Assignment: When you copy the records, keep every word exact and leave the pictures out.

(Page images and extracted text)

-*-

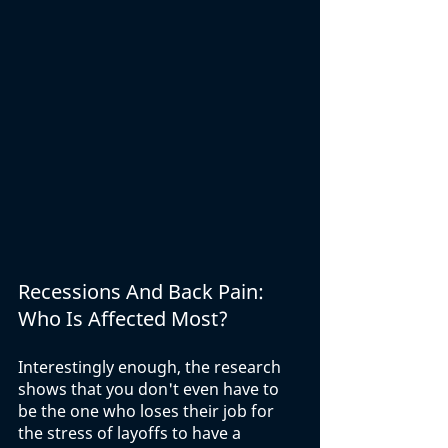
Recessions And Back Pain: 
Who Is Affected Most?
Interestingly enough, the research 
shows that you don't even have to 
be the one who loses their job for 
the stress of layoffs to have a 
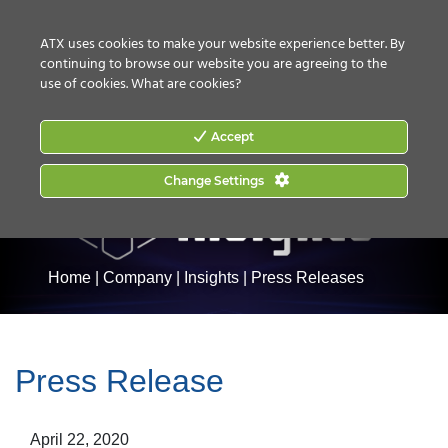
CONTACT US
HOW TO BUY
ATX uses cookies to make your website experience better. By
continuing to browse our website you are agreeing to the
use of cookies.
What are cookies?
Accept
Change Settings
Home
|
Company
|
Insights
|
Press Releases
Press Release
April 22, 2020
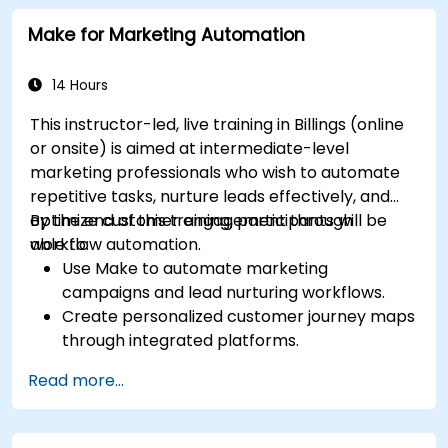
Analyze competitors to refine social media
Make for Marketing Automation
tactics.
Develop paid ad campaigns and measure
their success.
14 Hours
Engage and moderate online communities
This instructor-led, live training in Billings (online
effectively.
or onsite) is aimed at intermediate-level
Handle social media crises and maintain
marketing professionals who wish to automate
brand reputation.
repetitive tasks, nurture leads effectively, and
Implement ethical best practices and social
optimize customer engagement through
By the end of this training, participants will be
media policies.
workflow automation.
able to:
Use Make to automate marketing
campaigns and lead nurturing workflows.
Create personalized customer journey maps
through integrated platforms.
Sync data across marketing tools like
Read more...
Mailchimp, HubSpot, and social media
platforms.
Monitor and analyze automated workflows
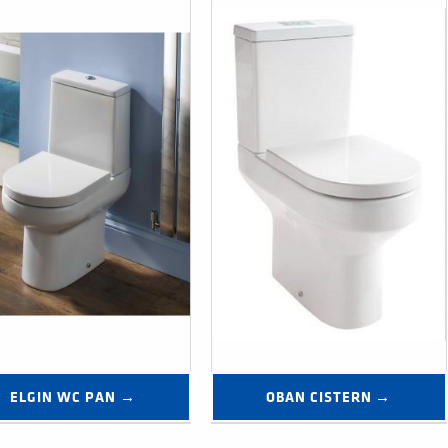
ELGIN WC PAN →
OBAN CISTERN →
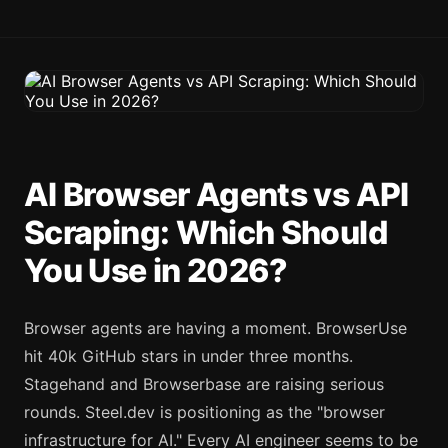
AI Browser Agents vs API
Scraping: Which Should
You Use in 2026?
Browser agents are having a moment. BrowserUse
hit 40k GitHub stars in under three months.
Stagehand and Browserbase are raising serious
rounds. Steel.dev is positioning as the "browser
infrastructure for AI." Every AI engineer seems to be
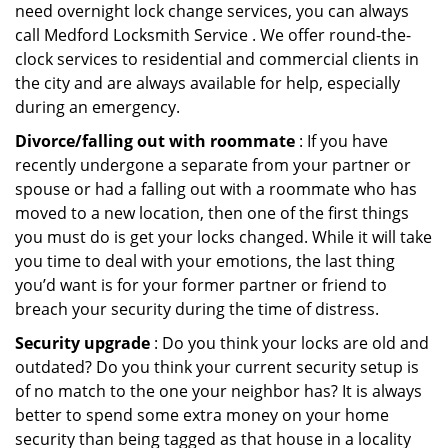
need overnight lock change services, you can always
call Medford Locksmith Service . We offer round-the-
clock services to residential and commercial clients in
the city and are always available for help, especially
during an emergency.
Divorce/falling out with roommate
: If you have
recently undergone a separate from your partner or
spouse or had a falling out with a roommate who has
moved to a new location, then one of the first things
you must do is get your locks changed. While it will take
you time to deal with your emotions, the last thing
you’d want is for your former partner or friend to
breach your security during the time of distress.
Security upgrade
: Do you think your locks are old and
outdated? Do you think your current security setup is
of no match to the one your neighbor has? It is always
better to spend some extra money on your home
security than being tagged as that house in a locality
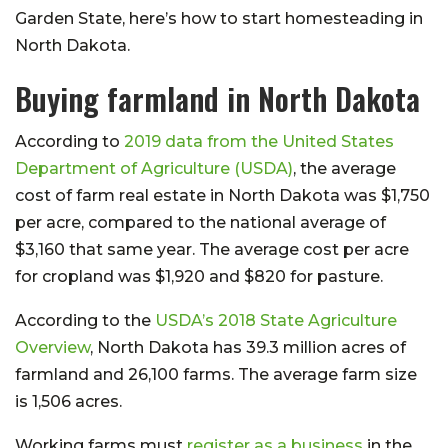
Garden State, here’s how to start homesteading in
North Dakota.
Buying farmland in North Dakota
According to
2019 data from the United States
Department of Agriculture (USDA)
, the average
cost of farm real estate in North Dakota was $1,750
per acre, compared to the national average of
$3,160 that same year. The average cost per acre
for cropland was $1,920 and $820 for pasture.
According to the
USDA’s 2018 State Agriculture
Overview
, North Dakota has 39.3 million acres of
farmland and 26,100 farms. The average farm size
is 1,506 acres.
Working farms must
register as a business
in the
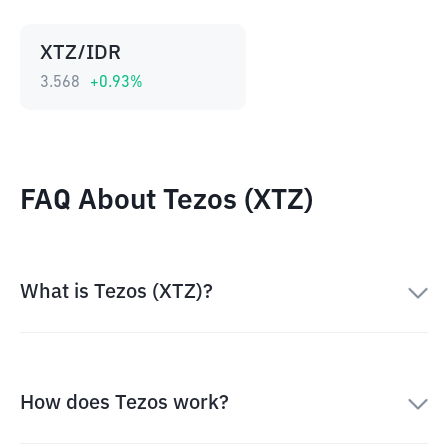
XTZ/IDR
3.568
+
0.93
%
FAQ About Tezos (XTZ)
What is Tezos (XTZ)?
How does Tezos work?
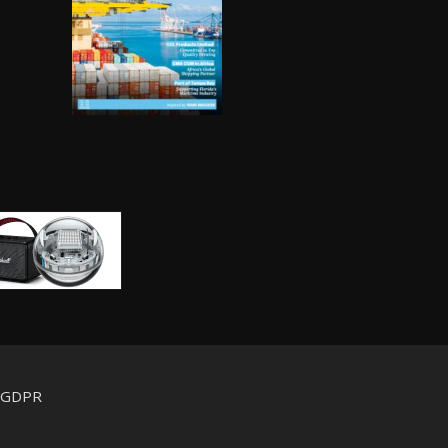
d GDPR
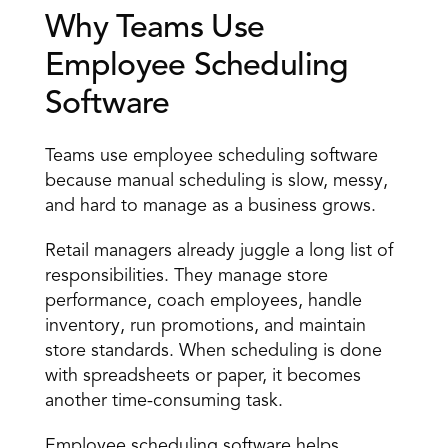
Why Teams Use 
Employee Scheduling 
Software 
Teams use employee scheduling software 
because manual scheduling is slow, messy, 
and hard to manage as a business grows. 
Retail managers already juggle
 a long list of 
responsibilities. They manage store 
performance, coach employees, handle 
inventory, run promotions, and maintain 
store standards. When scheduling is done 
with spreadsheets or paper, it becomes 
another time-consuming task. 
Employee scheduling software helps 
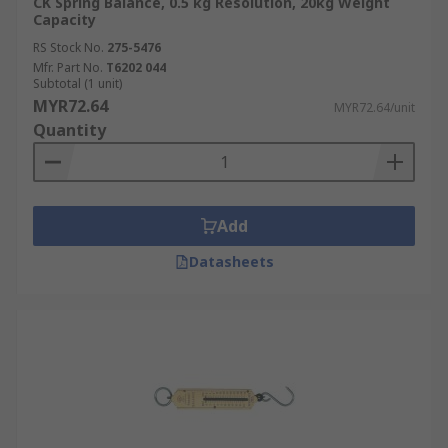
CK Spring Balance, 0.5 kg Resolution, 20kg Weight
Capacity
RS Stock No.
275-5476
Mfr. Part No.
T6202 044
Subtotal (1 unit)
MYR72.64
MYR72.64/unit
Quantity
Add
Datasheets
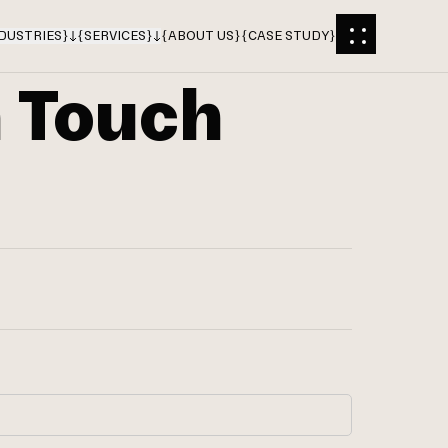
DUSTRIES
}
{
SERVICES
}
{
ABOUT US
}
{
CASE STUDY
}
n Touch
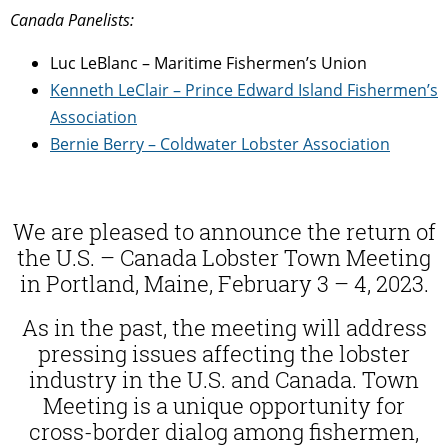
Canada Panelists:
Luc LeBlanc – Maritime Fishermen’s Union
Kenneth LeClair – Prince Edward Island Fishermen’s
Association
Bernie Berry – Coldwater Lobster Association
We are pleased to announce the return of
the U.S. – Canada Lobster Town Meeting
in Portland, Maine, February 3 – 4, 2023.
As in the past, the meeting will address
pressing issues affecting the lobster
industry in the U.S. and Canada.
Town
Meeting is a unique opportunity for
cross-border dialog among fishermen,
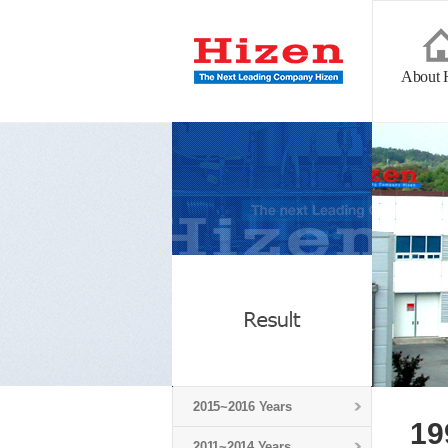
About 
2015~2016 Years
19
2011~2014 Years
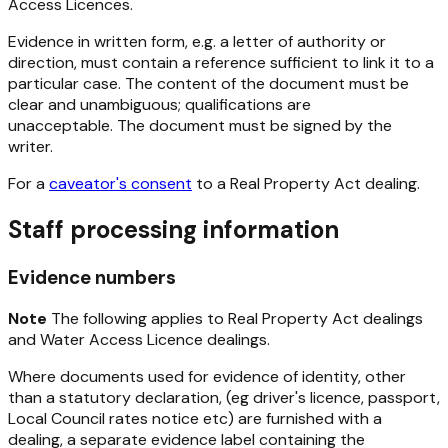
Access Licences.
Evidence in written form, e.g. a letter of authority or
direction, must contain a reference sufficient to link it to a
particular case. The content of the document must be
clear and unambiguous; qualifications are
unacceptable. The document must be signed by the
writer.
For a
caveator's consent
to a
Real Property Act
dealing.
Staff processing information
Evidence numbers
Note
The following applies to
Real Property Act
dealings
and Water Access Licence dealings.
Where documents used for evidence of identity, other
than a statutory declaration, (eg driver's licence, passport,
Local Council rates notice etc) are furnished with a
dealing, a separate evidence label containing the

-*-

Task result:
Recessions And Back Pain: 
Who Is Affected Most?
Interestingly enough, the research 
shows that you don't even have to 
be the one who loses their job for 
the stress of layoffs to have a 
CONTACT US
HOW TO BUY
ATX uses cookies to make your website experience better. By
continuing to browse our website you are agreeing to the
use of cookies.
What are cookies?
Accept
Change Settings
Home
|
Company
|
Insights
|
Press Releases
Press Release
April 22, 2020
Analyze competitors to refine social media
Make for Marketing Automation
tactics.
Develop paid ad campaigns and measure
their success.
14 Hours
Engage and moderate online communities
This instructor-led, live training in Billings (online
effectively.
or onsite) is aimed at intermediate-level
Handle social media crises and maintain
marketing professionals who wish to automate
brand reputation.
repetitive tasks, nurture leads effectively, and
Implement ethical best practices and social
optimize customer engagement through
By the end of this training, participants will be
media policies.
workflow automation.
able to:
Use Make to automate marketing
campaigns and lead nurturing workflows.
Create personalized customer journey maps
through integrated platforms.
Sync data across marketing tools like
Read more...
Mailchimp, HubSpot, and social media
platforms.
Monitor and analyze automated workflows
ELGIN WC PAN →
OBAN CISTERN →
AI Browser Agents vs API
Scraping: Which Should
You Use in 2026?
Browser agents are having a moment. BrowserUse
hit 40k GitHub stars in under three months.
Stagehand and Browserbase are raising serious
rounds. Steel.dev is positioning as the "browser
infrastructure for AI." Every AI engineer seems to be
need overnight lock change services, you can always
call Medford Locksmith Service . We offer round-the-
clock services to residential and commercial clients in
the city and are always available for help, especially
during an emergency.
Divorce/falling out with roommate
: If you have
recently undergone a separate from your partner or
spouse or had a falling out with a roommate who has
moved to a new location, then one of the first things
you must do is get your locks changed. While it will take
you time to deal with your emotions, the last thing
you’d want is for your former partner or friend to
breach your security during the time of distress.
Security upgrade
: Do you think your locks are old and
outdated? Do you think your current security setup is
of no match to the one your neighbor has? It is always
better to spend some extra money on your home
security than being tagged as that house in a locality
Garden State, here’s how to start homesteading in
North Dakota.
Buying farmland in North Dakota
According to
2019 data from the United States
Department of Agriculture (USDA)
, the average
cost of farm real estate in North Dakota was $1,750
per acre, compared to the national average of
$3,160 that same year. The average cost per acre
for cropland was $1,920 and $820 for pasture.
According to the
USDA’s 2018 State Agriculture
Overview
, North Dakota has 39.3 million acres of
farmland and 26,100 farms. The average farm size
is 1,506 acres.
Working farms must
register as a business
in the
XTZ/IDR
3.568
+
0.93
%
FAQ About Tezos (XTZ)
What is Tezos (XTZ)?
How does Tezos work?
d GDPR
Why Teams Use 
Employee Scheduling 
Software 
Teams use employee scheduling software 
because manual scheduling is slow, messy, 
and hard to manage as a business grows. 
Retail managers already juggle
 a long list of 
responsibilities. They manage store 
performance, coach employees, handle 
inventory, run promotions, and maintain 
store standards. When scheduling is done 
with spreadsheets or paper, it becomes 
another time-consuming task. 
Employee scheduling software helps 
CK Spring Balance, 0.5 kg Resolution, 20kg Weight
Capacity
RS Stock No.
275-5476
Mfr. Part No.
T6202 044
Subtotal (1 unit)
MYR72.64
MYR72.64/unit
Quantity
Add
Datasheets
DUSTRIES
}
{
SERVICES
}
{
ABOUT US
}
{
CASE STUDY
}
n Touch
Canada Panelists:
Luc LeBlanc – Maritime Fishermen’s Union
Kenneth LeClair – Prince Edward Island Fishermen’s
Association
Bernie Berry – Coldwater Lobster Association
We are pleased to announce the return of
the U.S. – Canada Lobster Town Meeting
in Portland, Maine, February 3 – 4, 2023.
As in the past, the meeting will address
pressing issues affecting the lobster
industry in the U.S. and Canada.
Town
Meeting is a unique opportunity for
cross-border dialog among fishermen,
About 
2015~2016 Years
19
2011~2014 Years
Access Licences.
Evidence in written form, e.g. a letter of authority or
direction, must contain a reference sufficient to link it to a
particular case. The content of the document must be
clear and unambiguous; qualifications are
unacceptable. The document must be signed by the
writer.
For a
caveator's consent
to a
Real Property Act
dealing.
Staff processing information
Evidence numbers
Note
The following applies to
Real Property Act
dealings
and Water Access Licence dealings.
Where documents used for evidence of identity, other
than a statutory declaration, (eg driver's licence, passport,
Local Council rates notice etc) are furnished with a
dealing, a separate evidence label containing the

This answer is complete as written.